L’antiterrorismo francese ha aperto un’indagine per “omicidi connessi ad una azione terroristica” e per “associazione a delinquere a fini terroristici” e anche la ong presenterà una denuncia in questo senso. “Era la prima volta che uscivano in escursione, per loro sfortuna”, ha raccontato il cofondatore di Acted, Frederic Roussel, in una conferenza stampa. “La comunità internazionale – ha poi aggiunto – deve rendersi conto della contraddizione che c’è tra il chiederci di sostenere queste popolazioni che vivono in modo drammatico e lasciarci soli di fronte a una violenza di cui siamo diventati i bersagli più facili”.

Il Consiglio di Difesa si riunirà a Parigi domani mattina per affrontare il caso. Mentre l’Eliseo non ha fornito indicazioni precise sulle vittime francesi, Emmanuel Macron ha denunciato “l’attacco che ha vilmente colpito un gruppo di operatori umanitari” assicurando che “ogni mezzo” verrà utilizzato per “chiarire” le circostanze dell’attacco. L’esercito nigerino ha circoscritto e chiuso l’intera zona dell’agguato. Si tratta del primo episodio simile contro degli occidentali in questa regione da quando è diventata zona turistica, circa 20 anni fa, dopo l’insediamento in zona di un piccolo gruppo di giraffe appartenenti a una specie scomparsa dal resto del pianeta.

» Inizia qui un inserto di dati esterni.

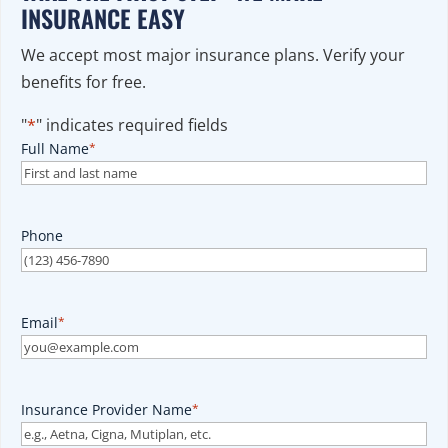
INSURANCE EASY
We accept most major insurance plans. Verify your
benefits for free.
"
*
" indicates required fields
Full Name
*
Phone
Email
*
Insurance Provider Name
*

In Francia, però, il dibattito è già caldo dopo le dichiarazioni del portavoce di Rassemblement National, il partito di Marine Le Pen, Sébastien Chenu, che ha definito “inopportuno” “andare a passeggio in Niger in questo momento, anche per degli operatori umanitari”, chiedendo di far rimpatriare tutti i francesi che si trovano attualmente nella zona.